▶ **Problem details**
Reproduce every one of the lines below verbatim, leaving the pictures out of your copy.
**** Data for the task
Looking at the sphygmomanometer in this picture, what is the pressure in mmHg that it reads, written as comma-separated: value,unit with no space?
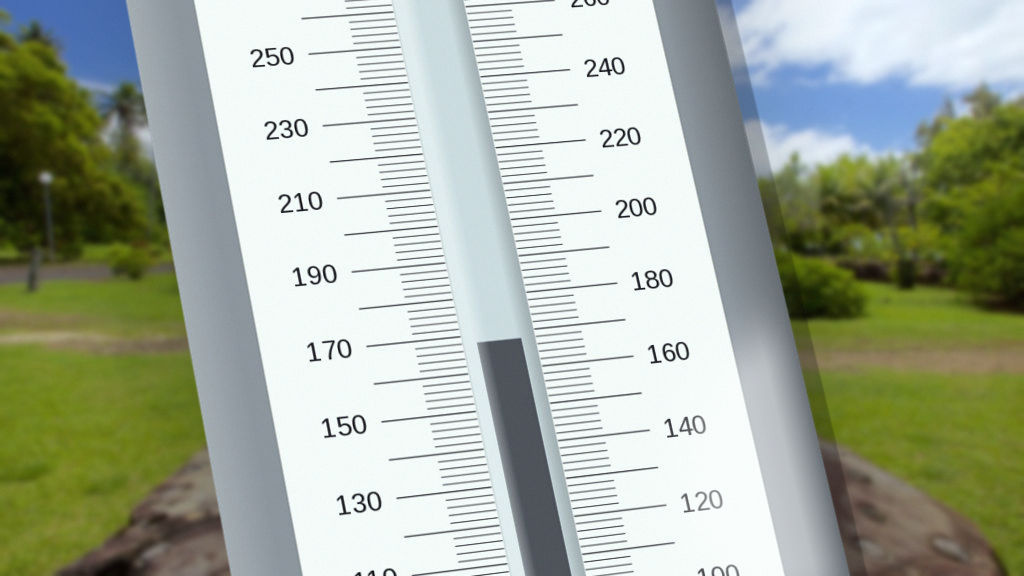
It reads 168,mmHg
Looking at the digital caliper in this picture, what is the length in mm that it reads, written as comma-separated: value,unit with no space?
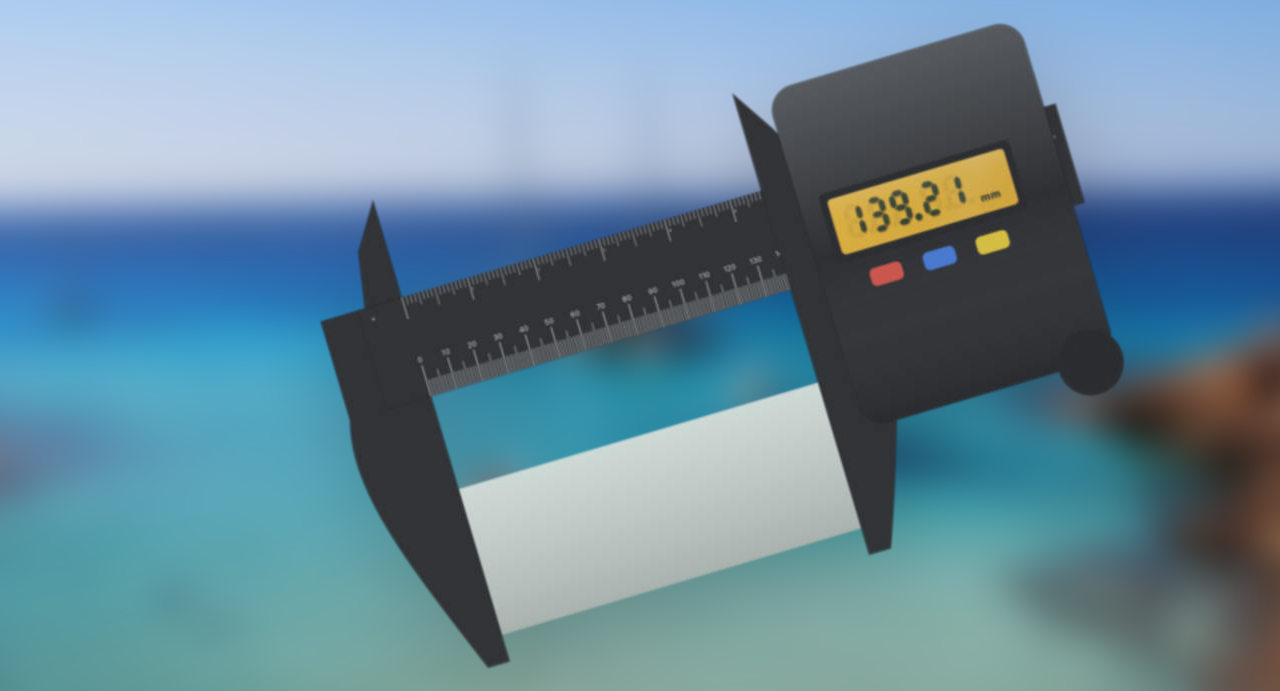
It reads 139.21,mm
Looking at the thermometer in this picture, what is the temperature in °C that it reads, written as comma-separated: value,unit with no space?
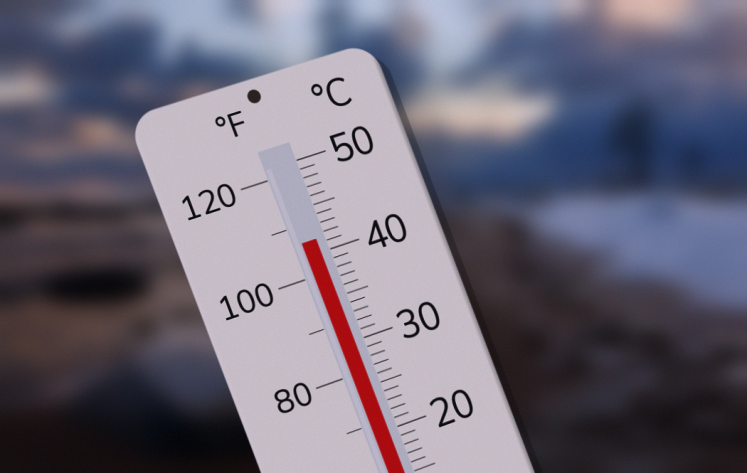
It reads 41.5,°C
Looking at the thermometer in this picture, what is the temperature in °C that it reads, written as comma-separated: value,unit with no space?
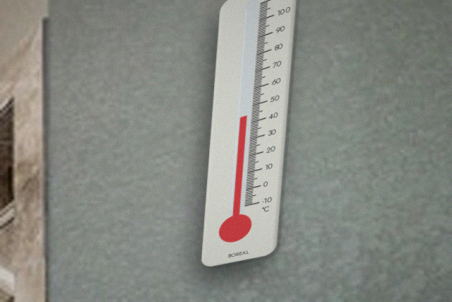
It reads 45,°C
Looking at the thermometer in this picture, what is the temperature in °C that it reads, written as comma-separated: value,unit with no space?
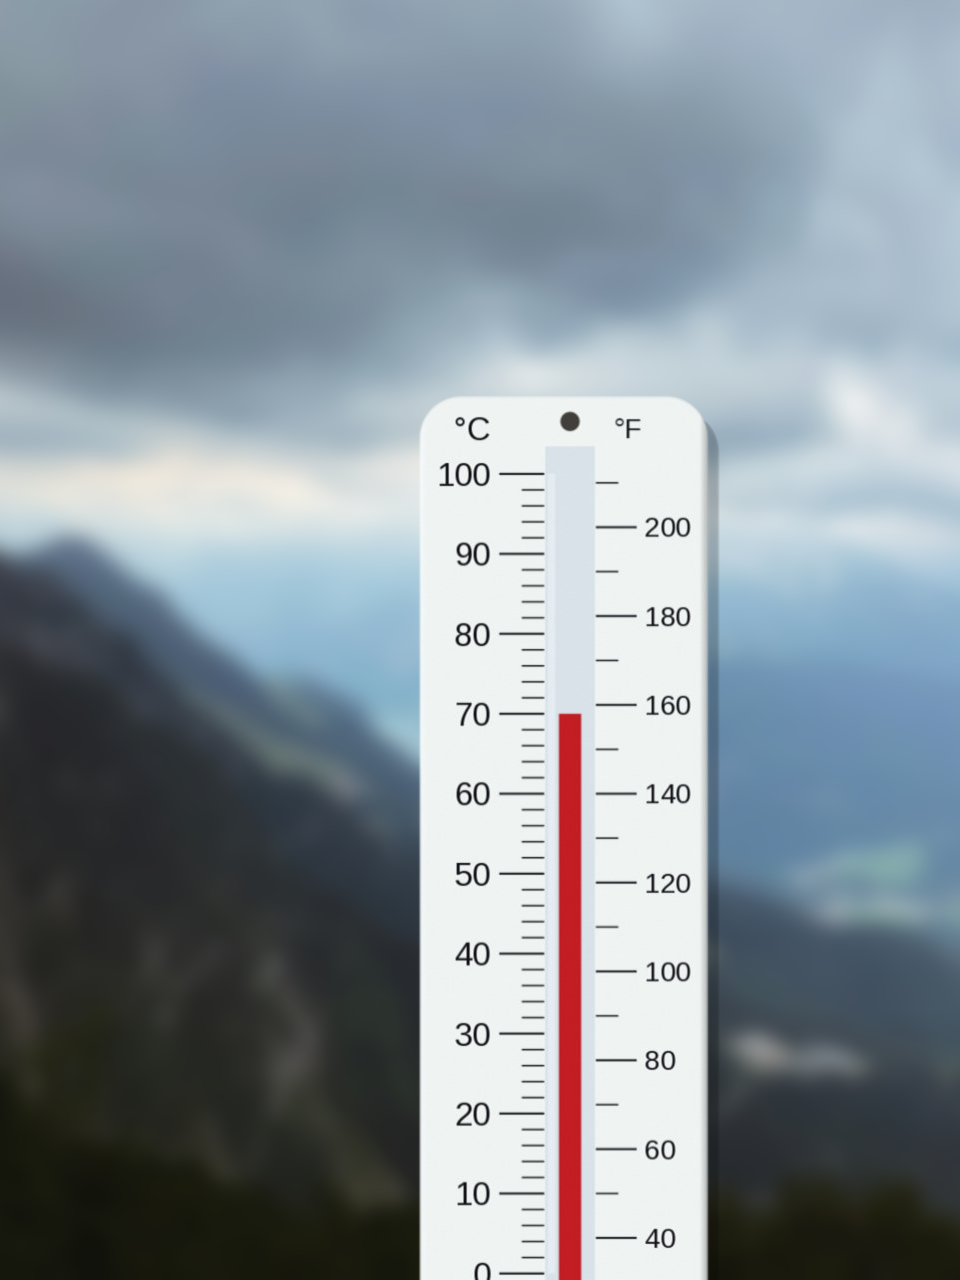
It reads 70,°C
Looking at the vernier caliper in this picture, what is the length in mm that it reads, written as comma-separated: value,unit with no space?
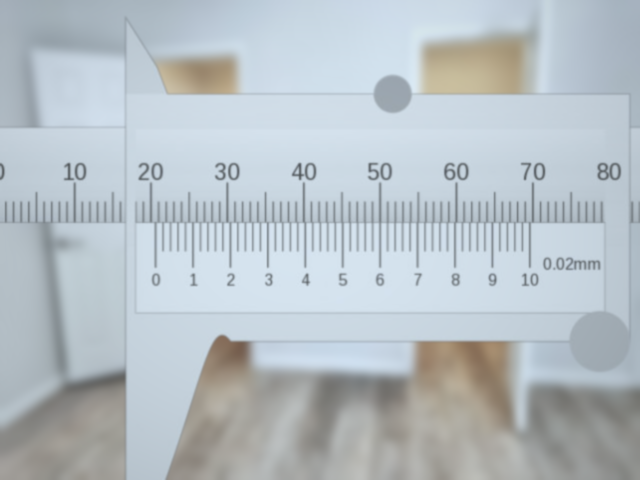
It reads 20.6,mm
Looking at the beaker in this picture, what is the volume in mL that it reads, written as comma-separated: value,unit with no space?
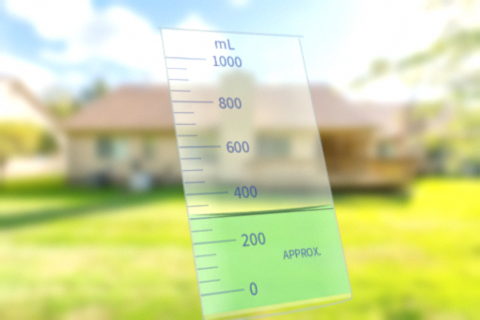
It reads 300,mL
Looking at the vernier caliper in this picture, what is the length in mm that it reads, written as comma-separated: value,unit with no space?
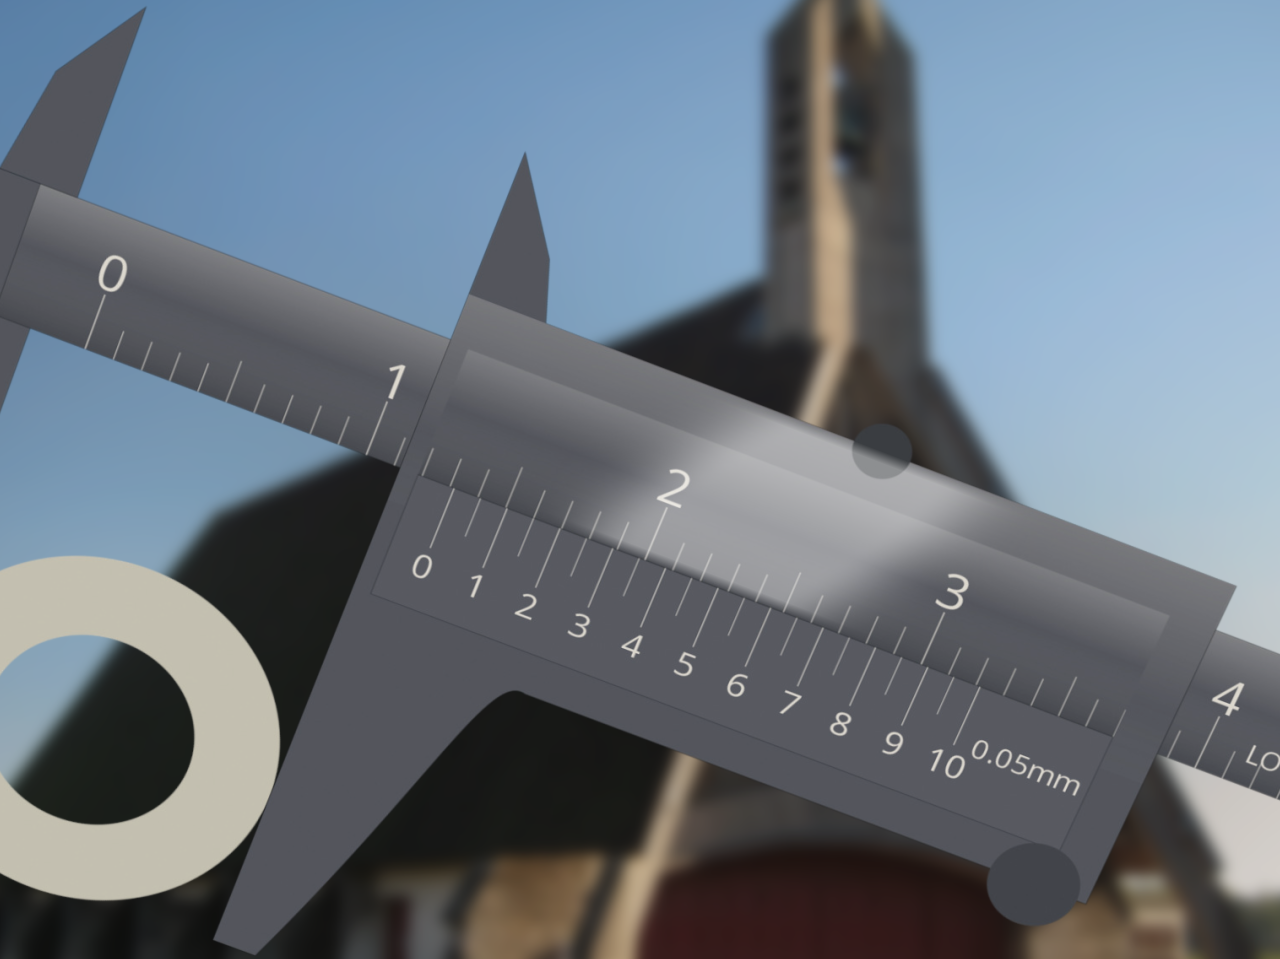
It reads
********
▶ **Completed exercise**
Looking at the sphygmomanometer in this picture, what is the pressure in mmHg that it reads, written as comma-separated: value,unit with no space?
It reads 168,mmHg
Looking at the digital caliper in this picture, what is the length in mm that it reads, written as comma-separated: value,unit with no space?
It reads 139.21,mm
Looking at the thermometer in this picture, what is the temperature in °C that it reads, written as comma-separated: value,unit with no space?
It reads 41.5,°C
Looking at the thermometer in this picture, what is the temperature in °C that it reads, written as comma-separated: value,unit with no space?
It reads 45,°C
Looking at the thermometer in this picture, what is the temperature in °C that it reads, written as comma-separated: value,unit with no space?
It reads 70,°C
Looking at the vernier caliper in this picture, what is the length in mm that it reads, written as comma-separated: value,unit with no space?
It reads 20.6,mm
Looking at the beaker in this picture, what is the volume in mL that it reads, written as comma-separated: value,unit with no space?
It reads 300,mL
Looking at the vernier caliper in this picture, what is the length in mm that it reads, written as comma-separated: value,unit with no space?
It reads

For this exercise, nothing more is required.